*** Opening of SOURCE PASSAGE ***

LSSU Banished Words list, 2008

Dennis Preston preston at MSU.EDU
Thu Jan 3 13:22:08 UTC 2008


Successful L2 speakers are some of the biggest prescriptivists. I
remember a university student in Poland being raked over the coals by
an examiner for not being able to distinguish between "jam" and

"Raked over the coals"? Phrasal etymologists to the rescue? My mind's
eye tells me that "racked over..." would be more accurate.


>---------------------- Information from the mail header
>Sender:       American Dialect Society <ADS-L at LISTSERV.UGA.EDU>
>Poster:       Chris F Waigl <chris at LASCRIBE.NET>
>Subject:      Re: LSSU Banished Words list, 2008
>One of my teachers once warned us not to use "annihilate" in the place
>of "kill", as "nihil" means "nothing", and killing usually leaves a dead
>body, or at least some sort of matter, behind. I forget if this was in
>German or English, but it works equally well for either.

*** Close of SOURCE PASSAGE ***

• _TASK DESCRIPTION_:
Answer these questions on the post about the LSSU Banished Words list.
(a) What wording does the post suggest might be more accurate than "raked over the coals"?
(b) Which word did the teacher warn against using in place of "kill"?
(c) According to the teacher, what does "nihil" mean?
Answer from the text alone.

*** Opening of RECORDS SUPPLIED ***

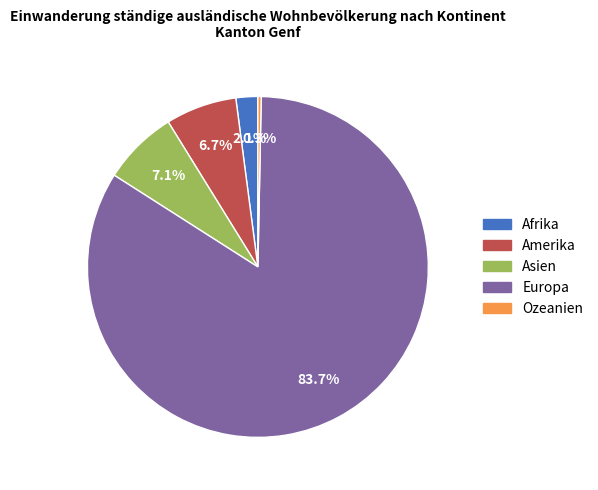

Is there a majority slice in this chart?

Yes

*** Close of RECORDS SUPPLIED ***
*** Opening of RECORDS SUPPLIED ***

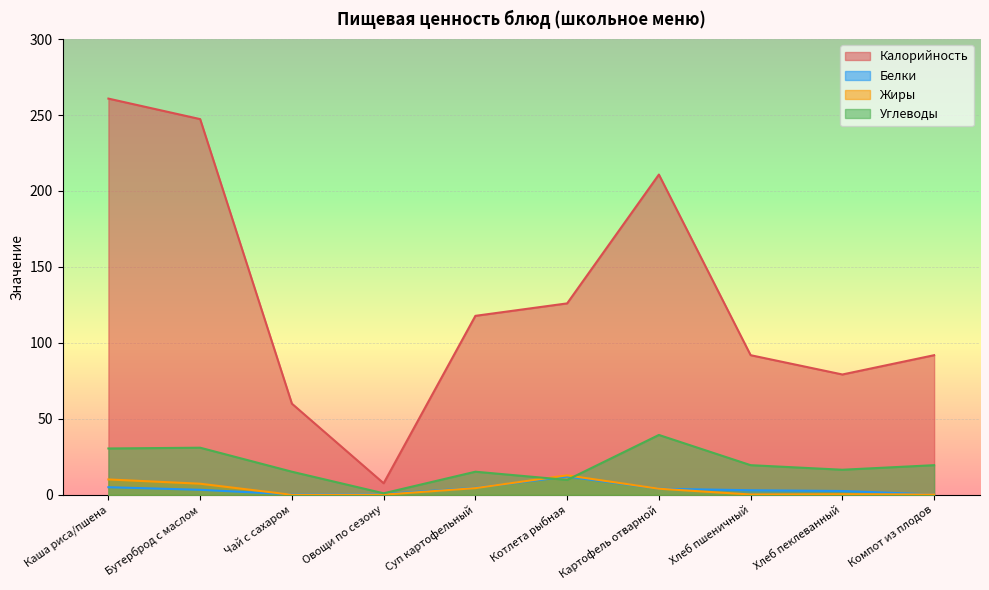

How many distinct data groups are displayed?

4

*** Close of RECORDS SUPPLIED ***

• _RESPONSE BOX_:
(a) "racked over..."
(b) "annihilate"
(c) "nothing"